Well, a track with a JS writing to a global variable is like giving that track a "Send" classification to tracks with JS's reading that global variable. In which case, these groups of dependant tracks all have to be synced and rendered as a bundle and all be capable of rendering ahead, or none at all.

So perhaps than, there needs not be time-stamped buffers (which would work in send situations serving both the future (render ahead) and the present, but would cause causality ambiguities in replies from the present JS's to the future, but 2 way communication is rarely used in JS communication).

Instead this design would check for virtual send connection treatment between JS's that write, and JS's that read detected global variables.

What are your thoughts, just for the puzzle of it...

My older design was working with disabled anticipative FX rendering on tracks that needed to hear the master (for special virtual instruments like piano and electric guitar sympathetically resonating and feeding back to themselves and to the drums, vocals and everything else around them). A simple transpose was also passed to all using globals, but unless all tracks using it were anticipative disabled, you could not change the transpose in the middle of a song musically in sync. This was not needed for most songs.

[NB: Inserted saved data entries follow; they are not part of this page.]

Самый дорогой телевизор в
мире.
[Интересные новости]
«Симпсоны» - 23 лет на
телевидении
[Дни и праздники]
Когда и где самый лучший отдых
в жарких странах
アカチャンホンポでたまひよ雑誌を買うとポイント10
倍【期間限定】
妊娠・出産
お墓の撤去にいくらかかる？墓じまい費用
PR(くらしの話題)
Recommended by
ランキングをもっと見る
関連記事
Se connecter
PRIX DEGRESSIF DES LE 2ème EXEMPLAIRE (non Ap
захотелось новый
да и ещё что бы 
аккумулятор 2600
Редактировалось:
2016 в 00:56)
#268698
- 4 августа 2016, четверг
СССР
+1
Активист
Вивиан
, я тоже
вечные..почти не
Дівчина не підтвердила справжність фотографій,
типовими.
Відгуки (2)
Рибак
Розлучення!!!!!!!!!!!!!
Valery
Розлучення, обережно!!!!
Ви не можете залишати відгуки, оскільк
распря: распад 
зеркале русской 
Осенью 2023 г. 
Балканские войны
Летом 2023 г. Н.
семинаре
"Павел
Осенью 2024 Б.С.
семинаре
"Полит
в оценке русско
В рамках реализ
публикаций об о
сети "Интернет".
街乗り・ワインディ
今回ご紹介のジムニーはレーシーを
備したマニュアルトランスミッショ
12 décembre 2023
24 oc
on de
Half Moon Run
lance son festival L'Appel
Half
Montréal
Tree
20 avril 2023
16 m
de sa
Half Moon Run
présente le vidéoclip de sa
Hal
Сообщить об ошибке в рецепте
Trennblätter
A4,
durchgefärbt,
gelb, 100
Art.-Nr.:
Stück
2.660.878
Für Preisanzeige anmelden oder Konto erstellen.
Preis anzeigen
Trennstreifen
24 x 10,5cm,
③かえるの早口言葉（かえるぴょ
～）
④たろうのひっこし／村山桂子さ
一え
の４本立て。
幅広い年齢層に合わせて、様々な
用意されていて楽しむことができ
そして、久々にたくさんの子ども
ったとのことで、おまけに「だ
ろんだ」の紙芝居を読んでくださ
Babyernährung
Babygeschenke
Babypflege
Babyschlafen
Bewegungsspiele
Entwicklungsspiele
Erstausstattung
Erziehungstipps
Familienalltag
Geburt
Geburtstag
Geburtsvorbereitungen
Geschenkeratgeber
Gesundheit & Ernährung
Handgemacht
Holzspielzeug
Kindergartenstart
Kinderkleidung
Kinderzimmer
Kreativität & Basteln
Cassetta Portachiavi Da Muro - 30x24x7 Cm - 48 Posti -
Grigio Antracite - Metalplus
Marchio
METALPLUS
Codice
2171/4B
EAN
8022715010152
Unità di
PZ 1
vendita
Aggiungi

The new design is using MIDI controller messages sent to children receiving all their musical guidance from the master. If the master is on live input, they all get their chord and scale updates real time, otherwise they are free to happily render ahead.

There were some challenges solved, such as MIDI messages quantized and time-stamped on the same buffer offset coming in an unpredictable order, causing pattern notes to slice and dice to zero length as they updated from some of the chords unpredictably late. These were cleaned by keeping time-stamped note buffers in JS! Your amazing new updates to JS with functions was essential!